Episcopalian Bishop of Pittsburgh Robert W. Duncan defended the decision to split away, saying “What we’re trying to do is state clearly in the United States for the authority of Scripture.” He claimed that more liberal bishops “have hijacked my church, and that’s how most of the people here feel.”
Bishop Duncan is also moderator of the Anglican Communion Network, an alliance of conservative dioceses and parishes.
A few days before the vote, the head of the Episcopalian Church, USA, Presiding Bishop Katharine Jefferts Schori wrote to Bishop Duncan warning him he would face canonical discipline and civil lawsuits if he "committed canonical offenses" including overseeing the approval of the resolution to separate.

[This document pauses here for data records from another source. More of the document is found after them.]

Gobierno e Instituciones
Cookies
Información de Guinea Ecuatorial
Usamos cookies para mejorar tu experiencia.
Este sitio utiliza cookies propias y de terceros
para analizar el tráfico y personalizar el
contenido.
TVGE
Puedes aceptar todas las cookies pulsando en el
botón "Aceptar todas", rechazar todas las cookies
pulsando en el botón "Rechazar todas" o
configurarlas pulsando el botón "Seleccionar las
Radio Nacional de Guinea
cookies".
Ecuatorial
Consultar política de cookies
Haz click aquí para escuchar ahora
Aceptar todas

Reverend George Warner, president of the House of Deputies for the national church until last year, explained the likely consequences of this decision. “Katharine Schori is extremely clear,” Reverend Werner said. “If a diocese like this chooses to claim $30 million in trust funds and 70 churches, she’d be negligent in her duty to let them leave. She can’t back down.”
Custody of the diocese’s church properties and financial resources could be intensely disputed by both the national church and the Diocese of Pittsburgh in the event of separation.
The Diocese of Pittsburgh joins the Diocese of San Joaquin in California in making a preliminary vote to separate from the Episcopal Church. The Episcopal Diocese of Fort Worth is also considering a similar vote.